The problem:
Lay out everything from the line containing "class: Magnoliopsida" down to the line containing "locality: Medellín, cumbre" as a Markdown table with two columns, Number and Record line, numbering each row and leaving out blank lines. Include both of those end lines and no others.

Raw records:
— Start —

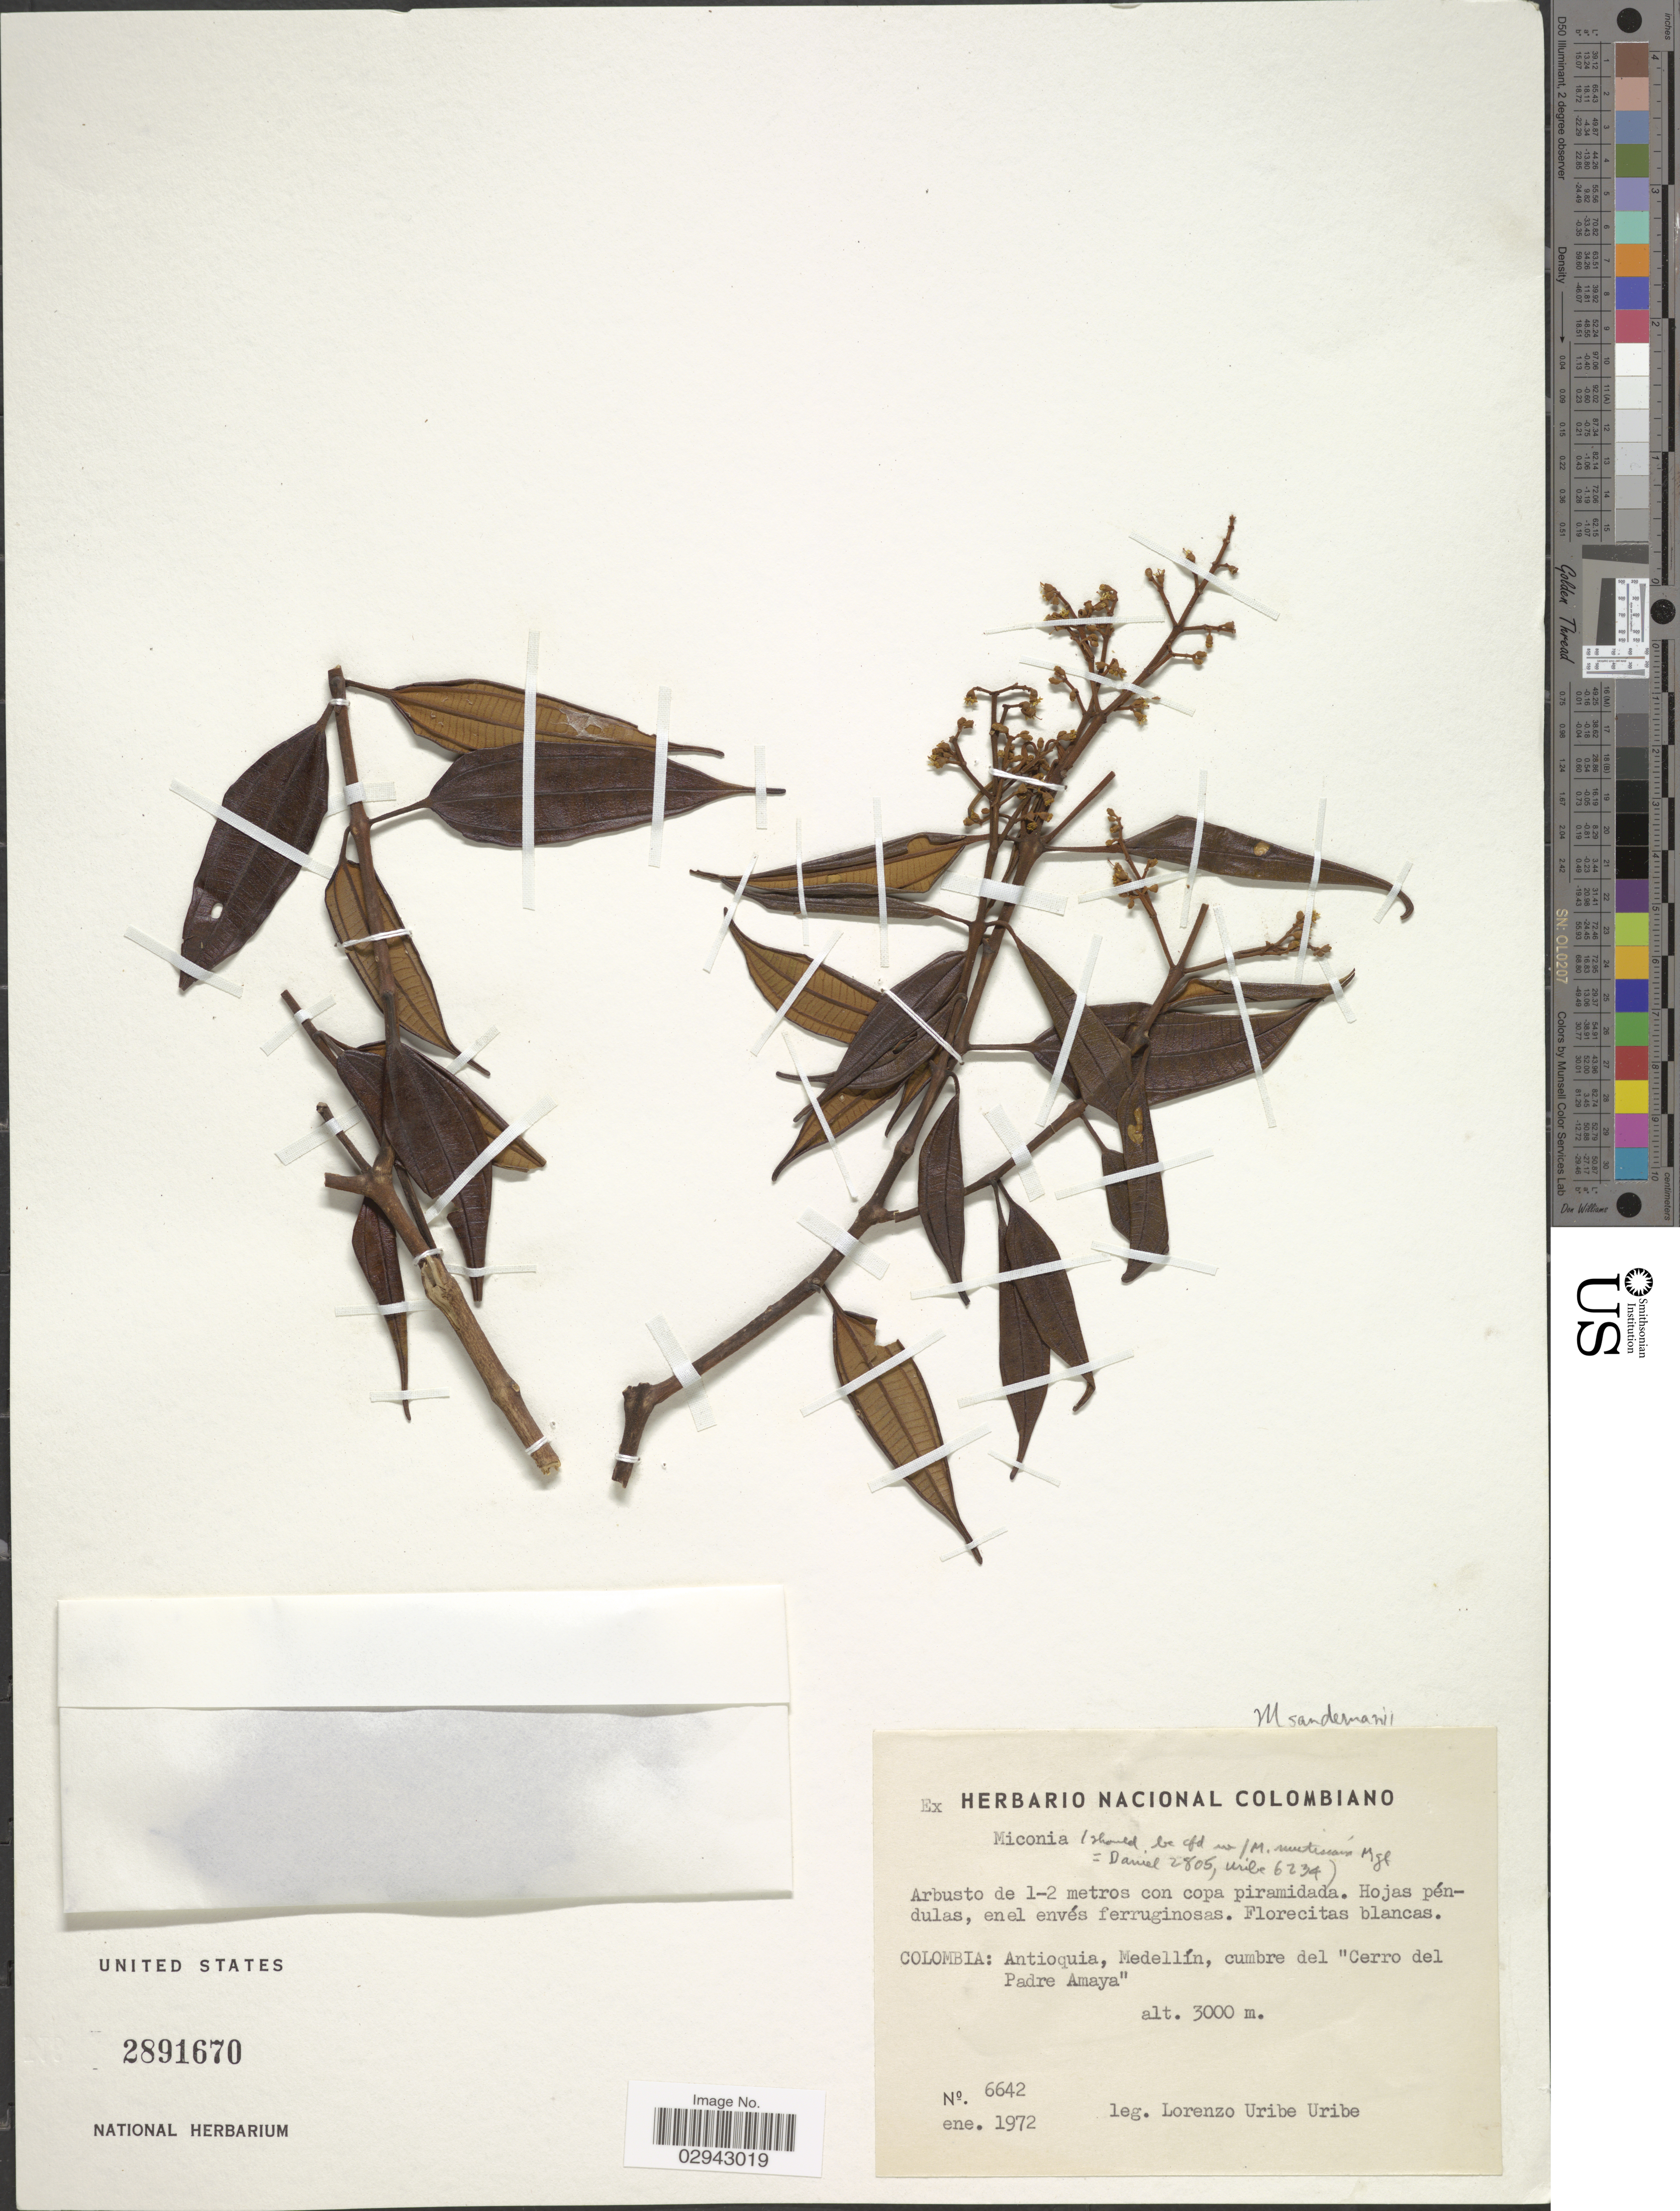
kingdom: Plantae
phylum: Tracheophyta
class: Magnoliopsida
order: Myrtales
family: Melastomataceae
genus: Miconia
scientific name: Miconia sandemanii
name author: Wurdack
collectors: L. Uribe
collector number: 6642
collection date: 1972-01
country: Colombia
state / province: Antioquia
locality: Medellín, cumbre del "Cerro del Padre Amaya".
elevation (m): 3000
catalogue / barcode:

— End —

Response:
| Number | Record line |
|---|---|
| 1 | class: Magnoliopsida |
| 2 | order: Myrtales |
| 3 | family: Melastomataceae |
| 4 | genus: Miconia |
| 5 | scientific name: Miconia sandemanii |
| 6 | name author: Wurdack |
| 7 | collectors: L. Uribe |
| 8 | collector number: 6642 |
| 9 | collection date: 1972-01 |
| 10 | country: Colombia |
| 11 | state / province: Antioquia |
| 12 | locality: Medellín, cumbre del "Cerro del Padre Amaya". |